» **THE TASK**:
As the answer, set down the lines below from the one containing "d’Aaron Swartz" through the one containing "nouveau fonctionnement", exactly and inclusively, and no others.

» **MATERIAL FOR THIS EXERCISE**:
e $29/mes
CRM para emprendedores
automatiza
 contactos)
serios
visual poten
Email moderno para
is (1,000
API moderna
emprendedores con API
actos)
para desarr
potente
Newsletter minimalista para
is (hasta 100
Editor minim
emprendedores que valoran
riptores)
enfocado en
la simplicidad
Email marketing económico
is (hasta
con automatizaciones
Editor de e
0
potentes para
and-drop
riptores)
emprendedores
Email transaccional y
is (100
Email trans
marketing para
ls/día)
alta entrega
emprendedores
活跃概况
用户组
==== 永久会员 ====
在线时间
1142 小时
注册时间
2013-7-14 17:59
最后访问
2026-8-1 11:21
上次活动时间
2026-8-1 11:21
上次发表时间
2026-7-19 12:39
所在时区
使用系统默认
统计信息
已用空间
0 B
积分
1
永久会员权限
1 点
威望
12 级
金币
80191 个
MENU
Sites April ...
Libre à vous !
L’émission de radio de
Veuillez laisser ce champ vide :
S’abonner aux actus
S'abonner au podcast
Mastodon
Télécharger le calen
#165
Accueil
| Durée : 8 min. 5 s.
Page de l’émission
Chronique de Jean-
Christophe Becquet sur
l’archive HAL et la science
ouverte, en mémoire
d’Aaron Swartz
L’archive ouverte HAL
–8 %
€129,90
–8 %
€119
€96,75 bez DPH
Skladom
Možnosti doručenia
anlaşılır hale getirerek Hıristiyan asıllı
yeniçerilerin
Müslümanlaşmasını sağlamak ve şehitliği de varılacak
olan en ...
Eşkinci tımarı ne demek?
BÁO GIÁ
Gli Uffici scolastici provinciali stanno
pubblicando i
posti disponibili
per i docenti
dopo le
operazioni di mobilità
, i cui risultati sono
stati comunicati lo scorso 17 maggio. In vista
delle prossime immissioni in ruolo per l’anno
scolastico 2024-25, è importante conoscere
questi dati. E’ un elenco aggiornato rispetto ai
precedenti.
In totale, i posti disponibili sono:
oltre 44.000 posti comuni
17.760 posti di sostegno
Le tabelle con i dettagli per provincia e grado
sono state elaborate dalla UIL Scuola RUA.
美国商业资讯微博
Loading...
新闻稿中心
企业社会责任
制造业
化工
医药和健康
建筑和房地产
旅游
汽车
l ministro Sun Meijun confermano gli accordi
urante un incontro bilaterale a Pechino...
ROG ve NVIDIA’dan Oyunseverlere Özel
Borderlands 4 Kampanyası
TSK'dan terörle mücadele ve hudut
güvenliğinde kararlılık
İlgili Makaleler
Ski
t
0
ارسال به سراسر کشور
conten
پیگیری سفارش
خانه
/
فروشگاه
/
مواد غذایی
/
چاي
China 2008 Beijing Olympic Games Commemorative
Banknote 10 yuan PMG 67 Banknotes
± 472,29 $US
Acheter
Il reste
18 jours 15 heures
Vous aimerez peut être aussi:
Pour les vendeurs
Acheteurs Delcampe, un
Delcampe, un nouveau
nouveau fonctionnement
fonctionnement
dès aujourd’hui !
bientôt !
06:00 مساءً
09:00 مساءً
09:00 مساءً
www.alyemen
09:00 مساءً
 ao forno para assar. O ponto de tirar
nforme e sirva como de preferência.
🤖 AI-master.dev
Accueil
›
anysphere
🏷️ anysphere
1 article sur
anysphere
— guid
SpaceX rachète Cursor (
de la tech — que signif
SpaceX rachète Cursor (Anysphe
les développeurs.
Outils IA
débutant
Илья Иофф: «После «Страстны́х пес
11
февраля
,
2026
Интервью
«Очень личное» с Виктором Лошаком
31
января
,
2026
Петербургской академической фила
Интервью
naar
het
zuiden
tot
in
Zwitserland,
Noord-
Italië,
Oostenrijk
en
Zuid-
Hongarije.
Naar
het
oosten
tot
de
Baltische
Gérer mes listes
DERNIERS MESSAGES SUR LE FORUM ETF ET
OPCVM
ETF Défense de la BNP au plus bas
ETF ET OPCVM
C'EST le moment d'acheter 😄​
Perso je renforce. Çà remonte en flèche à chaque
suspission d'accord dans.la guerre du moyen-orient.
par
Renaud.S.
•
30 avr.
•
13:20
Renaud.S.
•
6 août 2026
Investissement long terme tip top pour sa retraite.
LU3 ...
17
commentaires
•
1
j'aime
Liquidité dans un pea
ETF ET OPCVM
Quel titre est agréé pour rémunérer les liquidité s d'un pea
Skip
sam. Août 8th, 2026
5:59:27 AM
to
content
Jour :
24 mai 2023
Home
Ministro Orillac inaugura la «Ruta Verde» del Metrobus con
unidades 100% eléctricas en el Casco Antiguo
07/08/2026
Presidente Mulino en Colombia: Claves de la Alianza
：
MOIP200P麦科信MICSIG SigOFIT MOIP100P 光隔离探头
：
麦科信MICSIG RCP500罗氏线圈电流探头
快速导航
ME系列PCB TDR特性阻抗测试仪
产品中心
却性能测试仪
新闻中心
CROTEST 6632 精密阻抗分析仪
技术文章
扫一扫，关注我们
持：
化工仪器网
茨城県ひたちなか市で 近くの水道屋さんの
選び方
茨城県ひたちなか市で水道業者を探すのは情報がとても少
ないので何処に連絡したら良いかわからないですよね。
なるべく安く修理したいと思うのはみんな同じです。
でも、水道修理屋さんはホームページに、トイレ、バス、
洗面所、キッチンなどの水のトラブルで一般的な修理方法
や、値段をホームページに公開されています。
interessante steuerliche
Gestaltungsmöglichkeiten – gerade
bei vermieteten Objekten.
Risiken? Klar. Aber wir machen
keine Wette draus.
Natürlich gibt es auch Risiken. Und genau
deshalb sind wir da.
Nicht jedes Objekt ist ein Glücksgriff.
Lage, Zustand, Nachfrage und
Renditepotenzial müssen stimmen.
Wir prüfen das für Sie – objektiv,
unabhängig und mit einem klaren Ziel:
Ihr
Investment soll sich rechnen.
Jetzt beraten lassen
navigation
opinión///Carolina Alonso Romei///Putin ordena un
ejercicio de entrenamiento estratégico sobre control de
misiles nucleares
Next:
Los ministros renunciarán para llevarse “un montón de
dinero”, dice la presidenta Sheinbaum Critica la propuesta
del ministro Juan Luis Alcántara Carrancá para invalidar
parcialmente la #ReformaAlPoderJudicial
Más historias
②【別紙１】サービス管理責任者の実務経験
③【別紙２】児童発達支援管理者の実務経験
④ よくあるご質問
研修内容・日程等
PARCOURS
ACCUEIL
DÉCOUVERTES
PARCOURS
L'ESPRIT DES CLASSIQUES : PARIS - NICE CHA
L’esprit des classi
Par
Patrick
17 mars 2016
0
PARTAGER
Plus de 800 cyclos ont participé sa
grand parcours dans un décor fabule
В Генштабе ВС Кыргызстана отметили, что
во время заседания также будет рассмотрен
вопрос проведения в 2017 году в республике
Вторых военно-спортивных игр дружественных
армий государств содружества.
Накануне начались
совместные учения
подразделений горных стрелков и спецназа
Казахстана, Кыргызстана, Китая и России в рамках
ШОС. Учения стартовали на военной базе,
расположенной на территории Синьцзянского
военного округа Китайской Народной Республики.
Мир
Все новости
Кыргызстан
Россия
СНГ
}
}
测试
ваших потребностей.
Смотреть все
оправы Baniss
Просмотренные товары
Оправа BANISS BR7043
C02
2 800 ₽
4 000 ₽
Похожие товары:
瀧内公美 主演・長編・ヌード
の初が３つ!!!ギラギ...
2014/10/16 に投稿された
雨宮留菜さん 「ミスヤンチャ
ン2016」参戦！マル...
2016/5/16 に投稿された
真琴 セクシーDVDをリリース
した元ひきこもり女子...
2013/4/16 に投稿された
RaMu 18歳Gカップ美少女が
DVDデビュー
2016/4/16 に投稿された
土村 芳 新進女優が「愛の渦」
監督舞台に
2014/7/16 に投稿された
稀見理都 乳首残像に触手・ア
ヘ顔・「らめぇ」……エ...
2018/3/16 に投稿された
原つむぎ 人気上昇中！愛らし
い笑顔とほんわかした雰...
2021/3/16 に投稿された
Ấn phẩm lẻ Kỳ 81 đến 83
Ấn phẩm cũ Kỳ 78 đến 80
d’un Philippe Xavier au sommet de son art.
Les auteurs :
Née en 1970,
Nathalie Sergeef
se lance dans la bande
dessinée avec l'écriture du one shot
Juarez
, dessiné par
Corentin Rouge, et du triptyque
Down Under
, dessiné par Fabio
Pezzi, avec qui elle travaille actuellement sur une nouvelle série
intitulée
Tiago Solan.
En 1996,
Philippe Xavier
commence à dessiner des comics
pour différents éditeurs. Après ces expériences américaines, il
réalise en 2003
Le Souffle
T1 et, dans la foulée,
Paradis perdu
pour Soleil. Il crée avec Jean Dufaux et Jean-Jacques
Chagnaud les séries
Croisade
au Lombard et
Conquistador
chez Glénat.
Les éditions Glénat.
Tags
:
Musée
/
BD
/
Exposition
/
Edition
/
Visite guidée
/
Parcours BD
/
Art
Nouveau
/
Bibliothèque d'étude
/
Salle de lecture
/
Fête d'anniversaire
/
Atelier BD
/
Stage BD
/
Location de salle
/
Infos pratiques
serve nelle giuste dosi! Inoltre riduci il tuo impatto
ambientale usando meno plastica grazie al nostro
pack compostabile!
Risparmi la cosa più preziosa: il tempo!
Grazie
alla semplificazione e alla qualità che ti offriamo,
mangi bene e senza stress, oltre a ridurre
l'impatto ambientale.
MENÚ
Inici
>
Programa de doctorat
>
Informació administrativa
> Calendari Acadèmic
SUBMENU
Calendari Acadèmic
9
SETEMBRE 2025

» **SOLUTION FOR THIS EXERCISE**:
d’Aaron Swartz
L’archive ouverte HAL
–8 %
€129,90
–8 %
€119
€96,75 bez DPH
Skladom
Možnosti doručenia
anlaşılır hale getirerek Hıristiyan asıllı
yeniçerilerin
Müslümanlaşmasını sağlamak ve şehitliği de varılacak
olan en ...
Eşkinci tımarı ne demek?
BÁO GIÁ
Gli Uffici scolastici provinciali stanno
pubblicando i
posti disponibili
per i docenti
dopo le
operazioni di mobilità
, i cui risultati sono
stati comunicati lo scorso 17 maggio. In vista
delle prossime immissioni in ruolo per l’anno
scolastico 2024-25, è importante conoscere
questi dati. E’ un elenco aggiornato rispetto ai
precedenti.
In totale, i posti disponibili sono:
oltre 44.000 posti comuni
17.760 posti di sostegno
Le tabelle con i dettagli per provincia e grado
sono state elaborate dalla UIL Scuola RUA.
美国商业资讯微博
Loading...
新闻稿中心
企业社会责任
制造业
化工
医药和健康
建筑和房地产
旅游
汽车
l ministro Sun Meijun confermano gli accordi
urante un incontro bilaterale a Pechino...
ROG ve NVIDIA’dan Oyunseverlere Özel
Borderlands 4 Kampanyası
TSK'dan terörle mücadele ve hudut
güvenliğinde kararlılık
İlgili Makaleler
Ski
t
0
ارسال به سراسر کشور
conten
پیگیری سفارش
خانه
/
فروشگاه
/
مواد غذایی
/
چاي
China 2008 Beijing Olympic Games Commemorative
Banknote 10 yuan PMG 67 Banknotes
± 472,29 $US
Acheter
Il reste
18 jours 15 heures
Vous aimerez peut être aussi:
Pour les vendeurs
Acheteurs Delcampe, un
Delcampe, un nouveau
nouveau fonctionnement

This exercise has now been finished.